Quoted text:
.....

People may have hated Shirley, Reiher and the rest but they did a necessary job on an organisation that had been run largely by people who had no external experience and no incentive to be imaginative.
I could name the loco inspectors involved in the hit squads but not the 4 traffic inspectors. Several of the Locomotive Inspectors have now passed away, but a couple of them one of them especially were fairly reverred by railway fans. It would do no good in naming them in public.
Two of them though I worked with on several occasions when the squads were disbanded, one of them when being passed to go from ETR back to the Diesel section, along with several test load situations. During one of the times when we were on the loco together on those tests we talked about the squads, where he told me that out of the group which included 5 from the diesel section along with one from ETR along with 3 from the traffic branch in the main hated the role they were assigned to do, when the squads were disbanded which followed a late night raid on Rozelle goods yard, where prior information was given regarding the inspection, when the 2 loco inspectors along with 1 traffic inspector got towards the top of the yard short of Victoria road bridge the lights went out, & the three of them fell down the embankment but sustained no injury, after a short while the lights came back on, but they had dissapeared.
The inspector told me that was the catalyst for the disbanding of the squad. Those involved found it difficult to adjust back into their jobs which was reorganised.
The aspect with some of the branch lines, & Bre certainly was one of them, that by the time of the road transport had gained their second wind, following the much earlier removal of the road maintenance tax which had been put onto road transport to make it harder on them to compete with road, along with the more powerful rigs, road certainly offered a service that could not be bettered by rail, for the reasons you mention.

.....

Stated task 1:
Convert the stretch of the records from the line containing "collector number: 4609" through the line containing "collector number: 12486" into a JSON list of strings, one string per line and blank lines omitted.

Stored records:
.....

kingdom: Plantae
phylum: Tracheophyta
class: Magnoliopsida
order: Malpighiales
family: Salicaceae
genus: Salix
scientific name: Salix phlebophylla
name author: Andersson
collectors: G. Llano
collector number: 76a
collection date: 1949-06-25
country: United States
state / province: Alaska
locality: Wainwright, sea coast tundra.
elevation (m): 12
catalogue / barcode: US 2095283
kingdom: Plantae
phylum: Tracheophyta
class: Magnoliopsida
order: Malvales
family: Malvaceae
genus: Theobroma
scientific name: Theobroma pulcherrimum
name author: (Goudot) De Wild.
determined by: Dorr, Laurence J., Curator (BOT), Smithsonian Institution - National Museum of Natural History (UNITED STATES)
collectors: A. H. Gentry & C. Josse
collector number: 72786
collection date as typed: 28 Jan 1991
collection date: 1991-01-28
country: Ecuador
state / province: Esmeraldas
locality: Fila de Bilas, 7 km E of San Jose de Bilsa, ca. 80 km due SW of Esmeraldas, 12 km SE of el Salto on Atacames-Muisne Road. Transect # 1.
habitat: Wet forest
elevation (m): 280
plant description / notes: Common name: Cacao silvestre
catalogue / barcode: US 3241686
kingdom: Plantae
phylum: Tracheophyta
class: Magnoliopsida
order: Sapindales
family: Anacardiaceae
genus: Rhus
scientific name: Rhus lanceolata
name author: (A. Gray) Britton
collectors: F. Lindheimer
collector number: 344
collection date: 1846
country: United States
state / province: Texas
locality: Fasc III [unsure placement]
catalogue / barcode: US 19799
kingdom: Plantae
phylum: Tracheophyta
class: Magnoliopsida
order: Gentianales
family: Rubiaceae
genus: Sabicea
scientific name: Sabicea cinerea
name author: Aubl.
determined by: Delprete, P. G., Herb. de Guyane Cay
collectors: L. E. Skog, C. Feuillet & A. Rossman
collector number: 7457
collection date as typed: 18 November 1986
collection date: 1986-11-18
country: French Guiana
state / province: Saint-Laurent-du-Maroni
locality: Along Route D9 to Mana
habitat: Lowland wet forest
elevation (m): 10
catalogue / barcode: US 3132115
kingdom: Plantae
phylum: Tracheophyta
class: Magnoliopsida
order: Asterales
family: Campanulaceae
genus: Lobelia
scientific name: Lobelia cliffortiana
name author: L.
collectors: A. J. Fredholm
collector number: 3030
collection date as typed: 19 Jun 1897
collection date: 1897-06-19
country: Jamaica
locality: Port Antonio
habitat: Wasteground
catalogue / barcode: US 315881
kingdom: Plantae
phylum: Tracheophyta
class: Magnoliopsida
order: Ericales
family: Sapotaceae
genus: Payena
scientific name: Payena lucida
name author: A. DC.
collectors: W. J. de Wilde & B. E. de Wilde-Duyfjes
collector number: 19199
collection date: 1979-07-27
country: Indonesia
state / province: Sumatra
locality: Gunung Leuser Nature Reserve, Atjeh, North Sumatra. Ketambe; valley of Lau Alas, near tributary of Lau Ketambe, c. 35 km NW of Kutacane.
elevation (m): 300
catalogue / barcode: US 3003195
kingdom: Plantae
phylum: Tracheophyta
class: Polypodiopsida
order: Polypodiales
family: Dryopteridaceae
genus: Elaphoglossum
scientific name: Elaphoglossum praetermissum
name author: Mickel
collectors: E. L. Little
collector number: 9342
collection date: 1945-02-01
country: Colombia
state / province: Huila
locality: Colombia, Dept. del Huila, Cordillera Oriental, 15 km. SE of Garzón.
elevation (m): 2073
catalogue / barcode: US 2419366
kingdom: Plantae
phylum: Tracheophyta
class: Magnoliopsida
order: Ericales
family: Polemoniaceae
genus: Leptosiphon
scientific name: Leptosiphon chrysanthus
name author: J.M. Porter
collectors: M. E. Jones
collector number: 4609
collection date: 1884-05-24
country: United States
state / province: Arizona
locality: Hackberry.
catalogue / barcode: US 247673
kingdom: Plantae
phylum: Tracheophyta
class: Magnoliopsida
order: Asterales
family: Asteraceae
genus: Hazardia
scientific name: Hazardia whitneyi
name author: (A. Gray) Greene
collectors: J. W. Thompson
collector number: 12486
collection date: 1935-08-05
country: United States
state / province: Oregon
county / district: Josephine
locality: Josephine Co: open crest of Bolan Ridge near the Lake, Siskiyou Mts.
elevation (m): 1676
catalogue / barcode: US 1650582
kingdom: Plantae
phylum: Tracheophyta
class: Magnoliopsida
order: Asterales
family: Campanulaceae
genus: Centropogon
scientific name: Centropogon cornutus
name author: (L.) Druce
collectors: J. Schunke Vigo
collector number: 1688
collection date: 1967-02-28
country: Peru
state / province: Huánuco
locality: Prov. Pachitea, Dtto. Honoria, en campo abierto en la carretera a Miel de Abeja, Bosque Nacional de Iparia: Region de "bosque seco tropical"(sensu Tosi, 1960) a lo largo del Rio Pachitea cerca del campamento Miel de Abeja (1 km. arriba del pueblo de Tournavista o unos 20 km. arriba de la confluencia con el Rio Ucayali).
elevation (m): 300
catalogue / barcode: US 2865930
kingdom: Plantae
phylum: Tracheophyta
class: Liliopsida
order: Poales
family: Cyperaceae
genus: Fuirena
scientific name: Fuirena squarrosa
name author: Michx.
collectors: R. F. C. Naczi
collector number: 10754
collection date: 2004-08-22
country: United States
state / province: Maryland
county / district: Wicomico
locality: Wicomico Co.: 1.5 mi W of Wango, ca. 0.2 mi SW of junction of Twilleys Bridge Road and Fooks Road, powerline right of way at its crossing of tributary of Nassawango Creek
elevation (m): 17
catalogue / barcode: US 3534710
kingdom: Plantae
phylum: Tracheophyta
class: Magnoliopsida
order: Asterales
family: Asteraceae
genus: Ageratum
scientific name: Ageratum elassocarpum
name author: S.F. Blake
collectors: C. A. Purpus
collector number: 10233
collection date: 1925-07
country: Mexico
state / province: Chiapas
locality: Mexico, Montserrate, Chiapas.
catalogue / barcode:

.....

Stated task 2:
Continue the railway reminiscence about the inspection squads and the branch lines from its final sentence.

Right answer 1:
[
  "collector number: 4609",
  "collection date: 1884-05-24",
  "country: United States",
  "state / province: Arizona",
  "locality: Hackberry.",
  "catalogue / barcode: US 247673",
  "kingdom: Plantae",
  "phylum: Tracheophyta",
  "class: Magnoliopsida",
  "order: Asterales",
  "family: Asteraceae",
  "genus: Hazardia",
  "scientific name: Hazardia whitneyi",
  "name author: (A. Gray) Greene",
  "collectors: J. W. Thompson",
  "collector number: 12486"
]

Right answer 2:
Thing was that were quite a few other branch lines that were doing the opposite, where they existed in areas where grain of various types was grown, along with the other quanities of general goods as well. Under Shirley these lines were targeted by mass withdrawal of old 4 wheel RS, without any new bogie vehicles coming in to replace those withdrawn, it created an artificial shortage of RS, with clients, many of them long term being turned away. The concept of Low volume branch line came about, with the rider saying they needed to be grain lines. The next step was the turning away of grains such as sorghum, oats, barley from rail haulage with wheat the only grain being hauled, this led to the Hill edict which was the final axe when he had them classified as Low Volume seasonal wheat only lines were not sustainable. They had already turned away all other products that built up the lines with full loads being the norm, the death by slow and systematic strangulation achieved what had been planned in the days of Shirley.
Thing is all is in the past now, but the worst of it is that nothing was nor has been learned from what happened. By the end of Shirley's first year the big achievement was the simple fact that the cancellations of goods trains was becoming a thing of the past, no more shortage of locomotives or goods rolling stock, owing to less trains were needed through lower goods haulage. That can be seen in the annual reports that had to be published & made available to the public & put to the state government for the budget.